:: DATASET EXTRACT ::

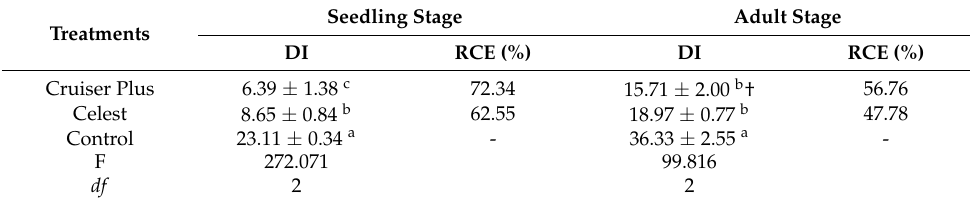
Table 3. Relative control efficacy of wheat FCR by two chemical agents, Cruiser Plus and Celest.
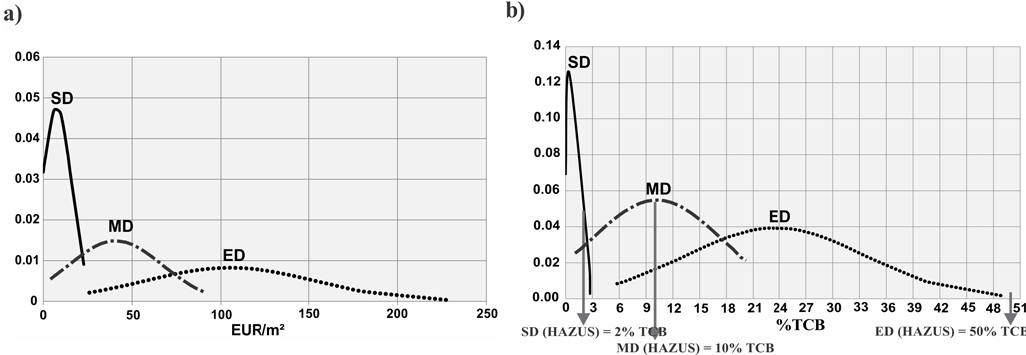
Fig. 5. (a) Normal distribution of repair cost (RC) divided by the surface of the buildings established for states of damage SD, MD and ED. (b) Normal distributions showing the percentage of the total cost of the building (TCB) represented by the RC estimated for states of damage SD, MD and ED. The highest values of the ranges proposed by Kircher et al. (1997b) for SD, MD and ED are indicated (HAZUS).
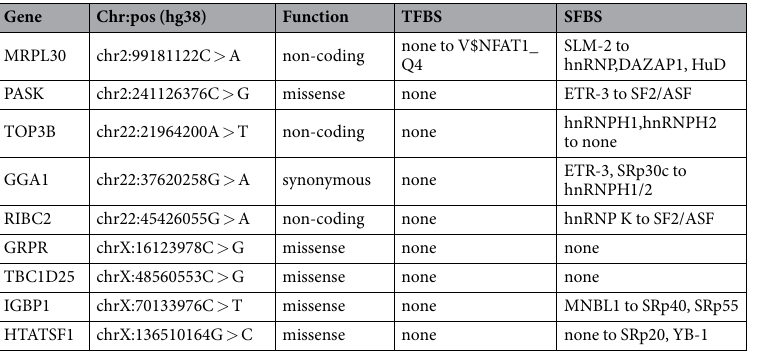
Table 1. SOM-E mutations in non-GCG genes: location within transcription and splicing factor recognizable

:::

◆ PROBLEM ◆
In the lines above, find the word "Table" and copy each line that contains it.

◆ SOLUTION ◆
Table 3. Relative control efficacy of wheat FCR by two chemical agents, Cruiser Plus and Celest.
Table 1. SOM-E mutations in non-GCG genes: location within transcription and splicing factor recognizable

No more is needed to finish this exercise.